Appsmith is an efficient open-source framework to build internal tools with lesser code, easy to spin up, and a charm to work with. I’m also studying Angular, but right now time is of the essence and a quick set-up is needed, with access control and unable to cause nuisance until I pick up further skillsets with TypeScript and Javascript (which are utilized in Appsmith widgets, yet there are a few lines).

Appsmith is ridicously easy to set up (just run this docker-compose.yml), and I was able to connect my DB and the Slack API within a few minutes.
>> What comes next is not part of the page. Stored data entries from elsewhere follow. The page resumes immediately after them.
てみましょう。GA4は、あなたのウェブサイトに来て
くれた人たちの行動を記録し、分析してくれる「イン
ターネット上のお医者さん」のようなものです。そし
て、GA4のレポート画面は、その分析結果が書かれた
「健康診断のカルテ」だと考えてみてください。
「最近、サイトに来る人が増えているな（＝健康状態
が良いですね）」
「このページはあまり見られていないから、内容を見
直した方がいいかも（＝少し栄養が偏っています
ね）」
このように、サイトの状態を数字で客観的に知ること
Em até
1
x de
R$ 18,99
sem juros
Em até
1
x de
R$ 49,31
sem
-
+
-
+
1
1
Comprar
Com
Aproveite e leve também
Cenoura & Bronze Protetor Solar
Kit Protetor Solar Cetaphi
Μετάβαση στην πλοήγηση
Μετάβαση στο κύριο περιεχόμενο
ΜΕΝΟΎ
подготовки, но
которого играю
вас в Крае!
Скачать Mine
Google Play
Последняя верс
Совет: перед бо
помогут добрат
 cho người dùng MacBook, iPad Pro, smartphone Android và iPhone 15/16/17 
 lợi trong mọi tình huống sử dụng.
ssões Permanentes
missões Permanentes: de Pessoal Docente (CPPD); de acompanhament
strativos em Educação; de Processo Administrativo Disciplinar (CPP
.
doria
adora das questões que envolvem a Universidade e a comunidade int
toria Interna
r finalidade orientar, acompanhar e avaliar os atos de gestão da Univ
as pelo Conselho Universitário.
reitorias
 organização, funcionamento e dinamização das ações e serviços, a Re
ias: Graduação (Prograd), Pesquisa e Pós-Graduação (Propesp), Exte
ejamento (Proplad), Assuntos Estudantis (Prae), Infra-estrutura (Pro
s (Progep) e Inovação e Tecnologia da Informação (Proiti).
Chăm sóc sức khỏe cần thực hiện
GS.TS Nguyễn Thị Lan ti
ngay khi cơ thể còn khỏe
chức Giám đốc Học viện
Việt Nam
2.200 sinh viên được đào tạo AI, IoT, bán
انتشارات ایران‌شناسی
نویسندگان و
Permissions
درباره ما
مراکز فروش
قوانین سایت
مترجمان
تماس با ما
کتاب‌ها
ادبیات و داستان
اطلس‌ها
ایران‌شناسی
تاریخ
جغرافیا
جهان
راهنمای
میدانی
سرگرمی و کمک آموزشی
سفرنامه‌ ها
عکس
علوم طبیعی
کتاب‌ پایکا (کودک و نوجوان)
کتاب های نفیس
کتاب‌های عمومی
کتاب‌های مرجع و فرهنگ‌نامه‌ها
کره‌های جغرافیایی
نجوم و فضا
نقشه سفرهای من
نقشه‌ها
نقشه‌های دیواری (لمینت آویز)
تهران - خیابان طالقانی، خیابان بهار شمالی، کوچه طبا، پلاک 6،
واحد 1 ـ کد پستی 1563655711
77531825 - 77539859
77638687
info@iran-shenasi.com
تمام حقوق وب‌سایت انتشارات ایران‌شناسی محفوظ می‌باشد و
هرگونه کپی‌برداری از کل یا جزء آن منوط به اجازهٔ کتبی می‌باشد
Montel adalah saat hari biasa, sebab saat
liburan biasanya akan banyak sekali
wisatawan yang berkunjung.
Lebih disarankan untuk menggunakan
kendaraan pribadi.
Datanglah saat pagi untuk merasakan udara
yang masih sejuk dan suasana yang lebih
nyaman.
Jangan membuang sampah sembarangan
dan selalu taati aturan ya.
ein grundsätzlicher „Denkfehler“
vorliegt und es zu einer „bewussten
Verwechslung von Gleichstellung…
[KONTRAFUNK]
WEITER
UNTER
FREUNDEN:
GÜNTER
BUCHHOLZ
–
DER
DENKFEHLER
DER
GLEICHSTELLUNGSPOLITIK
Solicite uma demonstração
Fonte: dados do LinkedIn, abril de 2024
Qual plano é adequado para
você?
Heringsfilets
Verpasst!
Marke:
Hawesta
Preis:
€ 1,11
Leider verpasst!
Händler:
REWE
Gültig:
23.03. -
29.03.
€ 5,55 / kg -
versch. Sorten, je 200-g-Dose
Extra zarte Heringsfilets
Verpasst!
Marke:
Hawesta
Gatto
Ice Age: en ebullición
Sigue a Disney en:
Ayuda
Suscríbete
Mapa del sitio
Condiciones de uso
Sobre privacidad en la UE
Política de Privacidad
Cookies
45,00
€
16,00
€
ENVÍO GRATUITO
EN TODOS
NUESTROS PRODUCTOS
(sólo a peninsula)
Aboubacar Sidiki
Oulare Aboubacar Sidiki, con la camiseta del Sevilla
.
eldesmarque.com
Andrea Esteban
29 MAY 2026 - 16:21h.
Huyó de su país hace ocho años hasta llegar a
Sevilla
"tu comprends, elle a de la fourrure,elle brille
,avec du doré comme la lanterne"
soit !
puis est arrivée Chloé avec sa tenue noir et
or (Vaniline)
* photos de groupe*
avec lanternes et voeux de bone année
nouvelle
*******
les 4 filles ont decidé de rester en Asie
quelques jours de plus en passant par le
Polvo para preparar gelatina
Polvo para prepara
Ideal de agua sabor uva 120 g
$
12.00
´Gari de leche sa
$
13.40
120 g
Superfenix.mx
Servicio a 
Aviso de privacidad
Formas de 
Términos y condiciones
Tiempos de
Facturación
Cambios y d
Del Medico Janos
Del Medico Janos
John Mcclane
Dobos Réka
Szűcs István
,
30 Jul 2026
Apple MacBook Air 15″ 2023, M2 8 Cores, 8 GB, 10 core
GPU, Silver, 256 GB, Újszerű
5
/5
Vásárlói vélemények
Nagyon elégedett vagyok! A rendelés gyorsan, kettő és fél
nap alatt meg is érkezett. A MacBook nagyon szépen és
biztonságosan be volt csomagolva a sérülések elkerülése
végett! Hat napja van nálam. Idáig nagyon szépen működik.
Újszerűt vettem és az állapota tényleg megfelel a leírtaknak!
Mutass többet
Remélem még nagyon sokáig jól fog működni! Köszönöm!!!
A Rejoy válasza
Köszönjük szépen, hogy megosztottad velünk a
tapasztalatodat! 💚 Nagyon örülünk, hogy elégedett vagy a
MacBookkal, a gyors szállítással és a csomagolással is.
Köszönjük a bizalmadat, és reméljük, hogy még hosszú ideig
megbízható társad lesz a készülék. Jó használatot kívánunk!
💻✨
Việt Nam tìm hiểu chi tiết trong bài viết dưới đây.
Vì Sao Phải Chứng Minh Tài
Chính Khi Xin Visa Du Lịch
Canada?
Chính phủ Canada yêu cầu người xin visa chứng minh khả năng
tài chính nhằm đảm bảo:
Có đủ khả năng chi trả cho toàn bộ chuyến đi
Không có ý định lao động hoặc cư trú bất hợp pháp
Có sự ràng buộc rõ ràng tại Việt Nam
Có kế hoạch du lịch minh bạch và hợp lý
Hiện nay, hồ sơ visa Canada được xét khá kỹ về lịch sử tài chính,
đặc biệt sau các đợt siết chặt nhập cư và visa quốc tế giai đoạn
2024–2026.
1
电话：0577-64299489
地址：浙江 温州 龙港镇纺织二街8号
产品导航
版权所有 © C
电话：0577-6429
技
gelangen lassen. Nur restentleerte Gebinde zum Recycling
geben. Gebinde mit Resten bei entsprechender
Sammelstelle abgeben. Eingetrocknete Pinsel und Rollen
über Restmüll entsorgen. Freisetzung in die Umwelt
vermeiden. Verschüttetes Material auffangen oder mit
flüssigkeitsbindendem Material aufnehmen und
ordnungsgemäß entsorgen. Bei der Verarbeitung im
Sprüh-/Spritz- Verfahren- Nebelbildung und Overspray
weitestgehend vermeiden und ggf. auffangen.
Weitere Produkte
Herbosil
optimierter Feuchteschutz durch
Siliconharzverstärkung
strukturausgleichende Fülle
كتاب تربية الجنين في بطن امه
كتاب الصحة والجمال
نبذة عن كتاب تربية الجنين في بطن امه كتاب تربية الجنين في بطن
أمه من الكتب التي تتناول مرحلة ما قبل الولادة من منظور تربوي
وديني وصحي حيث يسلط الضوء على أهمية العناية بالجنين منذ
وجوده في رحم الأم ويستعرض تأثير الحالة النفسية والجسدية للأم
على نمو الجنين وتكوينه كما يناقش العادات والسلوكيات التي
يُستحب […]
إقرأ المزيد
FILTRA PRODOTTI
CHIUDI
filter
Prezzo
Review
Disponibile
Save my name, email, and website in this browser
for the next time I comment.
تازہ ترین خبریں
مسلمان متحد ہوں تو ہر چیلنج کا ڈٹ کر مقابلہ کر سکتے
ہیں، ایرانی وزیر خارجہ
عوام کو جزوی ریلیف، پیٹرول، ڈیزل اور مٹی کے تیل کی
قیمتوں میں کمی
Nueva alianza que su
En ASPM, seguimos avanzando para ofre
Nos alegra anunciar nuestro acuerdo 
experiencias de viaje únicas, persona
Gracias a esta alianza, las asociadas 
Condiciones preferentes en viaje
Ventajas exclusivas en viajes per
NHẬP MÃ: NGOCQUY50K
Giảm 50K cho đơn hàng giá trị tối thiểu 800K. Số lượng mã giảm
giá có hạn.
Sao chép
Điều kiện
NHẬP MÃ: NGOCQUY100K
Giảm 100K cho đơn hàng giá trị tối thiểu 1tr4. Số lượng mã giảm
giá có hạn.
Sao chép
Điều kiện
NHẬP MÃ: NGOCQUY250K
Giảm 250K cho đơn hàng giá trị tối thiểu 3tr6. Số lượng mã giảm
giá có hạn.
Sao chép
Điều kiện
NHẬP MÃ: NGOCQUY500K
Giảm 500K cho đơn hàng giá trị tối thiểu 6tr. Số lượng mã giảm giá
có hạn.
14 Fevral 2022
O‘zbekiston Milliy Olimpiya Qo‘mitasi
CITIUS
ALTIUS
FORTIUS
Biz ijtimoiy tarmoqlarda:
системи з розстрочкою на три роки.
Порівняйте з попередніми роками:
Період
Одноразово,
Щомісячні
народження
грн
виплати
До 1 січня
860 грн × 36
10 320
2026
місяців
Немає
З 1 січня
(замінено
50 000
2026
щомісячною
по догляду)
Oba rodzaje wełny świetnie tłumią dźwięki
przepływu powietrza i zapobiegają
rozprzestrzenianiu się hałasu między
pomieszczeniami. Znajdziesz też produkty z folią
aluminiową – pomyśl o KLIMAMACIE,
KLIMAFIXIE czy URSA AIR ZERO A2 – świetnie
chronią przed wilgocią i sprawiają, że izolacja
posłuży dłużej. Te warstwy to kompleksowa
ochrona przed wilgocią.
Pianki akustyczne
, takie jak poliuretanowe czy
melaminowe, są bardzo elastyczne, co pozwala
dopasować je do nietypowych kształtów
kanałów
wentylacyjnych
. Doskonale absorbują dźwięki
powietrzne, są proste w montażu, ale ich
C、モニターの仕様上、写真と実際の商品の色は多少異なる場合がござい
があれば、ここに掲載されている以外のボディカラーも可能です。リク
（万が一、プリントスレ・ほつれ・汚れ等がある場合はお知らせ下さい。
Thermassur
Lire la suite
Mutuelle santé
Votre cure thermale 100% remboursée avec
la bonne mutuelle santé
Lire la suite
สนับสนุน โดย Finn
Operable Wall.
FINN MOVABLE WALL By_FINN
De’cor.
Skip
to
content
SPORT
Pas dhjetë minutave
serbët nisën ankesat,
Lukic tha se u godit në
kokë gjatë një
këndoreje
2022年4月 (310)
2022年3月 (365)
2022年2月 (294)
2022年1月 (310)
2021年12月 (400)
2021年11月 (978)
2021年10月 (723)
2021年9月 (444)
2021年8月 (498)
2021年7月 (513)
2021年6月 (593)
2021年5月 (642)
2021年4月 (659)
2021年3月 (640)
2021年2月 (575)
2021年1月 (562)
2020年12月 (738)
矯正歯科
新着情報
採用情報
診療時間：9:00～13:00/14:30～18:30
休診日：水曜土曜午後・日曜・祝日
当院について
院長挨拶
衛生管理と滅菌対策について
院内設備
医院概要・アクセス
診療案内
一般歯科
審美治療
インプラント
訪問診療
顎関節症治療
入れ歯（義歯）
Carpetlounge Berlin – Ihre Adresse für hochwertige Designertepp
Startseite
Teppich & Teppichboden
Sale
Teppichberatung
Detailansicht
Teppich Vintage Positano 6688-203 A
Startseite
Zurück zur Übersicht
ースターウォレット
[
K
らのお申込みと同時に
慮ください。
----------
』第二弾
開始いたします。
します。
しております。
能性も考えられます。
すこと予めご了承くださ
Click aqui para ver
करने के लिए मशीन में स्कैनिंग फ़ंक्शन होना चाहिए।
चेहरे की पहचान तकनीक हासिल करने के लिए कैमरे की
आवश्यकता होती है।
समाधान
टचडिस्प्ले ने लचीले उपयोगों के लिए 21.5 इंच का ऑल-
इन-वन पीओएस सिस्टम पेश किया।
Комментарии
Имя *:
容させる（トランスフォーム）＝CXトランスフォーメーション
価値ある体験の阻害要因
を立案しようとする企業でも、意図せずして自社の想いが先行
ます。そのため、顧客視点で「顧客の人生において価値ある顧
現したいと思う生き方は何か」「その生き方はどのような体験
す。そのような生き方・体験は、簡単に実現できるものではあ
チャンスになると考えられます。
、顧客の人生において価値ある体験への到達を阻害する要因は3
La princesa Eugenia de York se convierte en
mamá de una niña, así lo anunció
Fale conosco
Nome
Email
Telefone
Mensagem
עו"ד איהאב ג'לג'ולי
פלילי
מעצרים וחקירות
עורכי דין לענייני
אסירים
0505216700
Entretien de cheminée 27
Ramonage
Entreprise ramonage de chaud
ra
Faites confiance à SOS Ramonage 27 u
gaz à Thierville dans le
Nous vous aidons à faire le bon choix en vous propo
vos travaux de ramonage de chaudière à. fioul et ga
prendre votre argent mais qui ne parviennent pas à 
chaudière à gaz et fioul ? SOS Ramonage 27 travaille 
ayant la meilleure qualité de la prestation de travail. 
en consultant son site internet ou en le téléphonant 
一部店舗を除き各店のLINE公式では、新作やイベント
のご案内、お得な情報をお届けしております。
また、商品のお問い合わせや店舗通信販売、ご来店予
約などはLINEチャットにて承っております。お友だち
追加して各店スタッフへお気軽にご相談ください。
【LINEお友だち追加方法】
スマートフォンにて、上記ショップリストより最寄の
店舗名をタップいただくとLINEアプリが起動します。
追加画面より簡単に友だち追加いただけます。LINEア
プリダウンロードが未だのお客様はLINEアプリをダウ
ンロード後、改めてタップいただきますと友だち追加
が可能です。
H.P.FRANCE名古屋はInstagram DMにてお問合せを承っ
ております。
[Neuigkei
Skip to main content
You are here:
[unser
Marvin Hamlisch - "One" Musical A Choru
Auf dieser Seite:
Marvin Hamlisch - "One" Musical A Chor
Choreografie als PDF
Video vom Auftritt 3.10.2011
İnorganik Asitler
A noteworthy feature that remains is the entire Dashboard, including widgets, JS Objects, and connections that can be exported as a simple JSON file and imported into another instance of Appsmith. I struck on this discovery when I restarted the docker image, losing all my progress with the test I was creating and struggled hours with the docker commands, until realizing I should download the JSON and store it as a backup. You can also piece it together with a Github repo having SSL.

Here’s the final result: the “Dettagli” (Details) button contains additional information and a modal for opening a ticket. I connected a Sendgrid account to the App and quickly invited my colleague to share the fun!

Dashboard

Conclusions

As a junior Software Engineer, I have long ways to have comprehensive app-building knowledge, but my JobLogger project acts as an enlightening first step. I employ it on a daily basis since it’s assisting my colleagues by monitoring our activities, which is excellent considering that I wasn’t even thinking about putting it on (internal) production!

My satisfaction with this outcome of the project is high, as I am already working on embedding more features such as opening tickets for a particular task, and visualizing the scheduled jobs requisite on any day.

Fun and educative experience indeed, thanks for reading my experience! See you on the next project!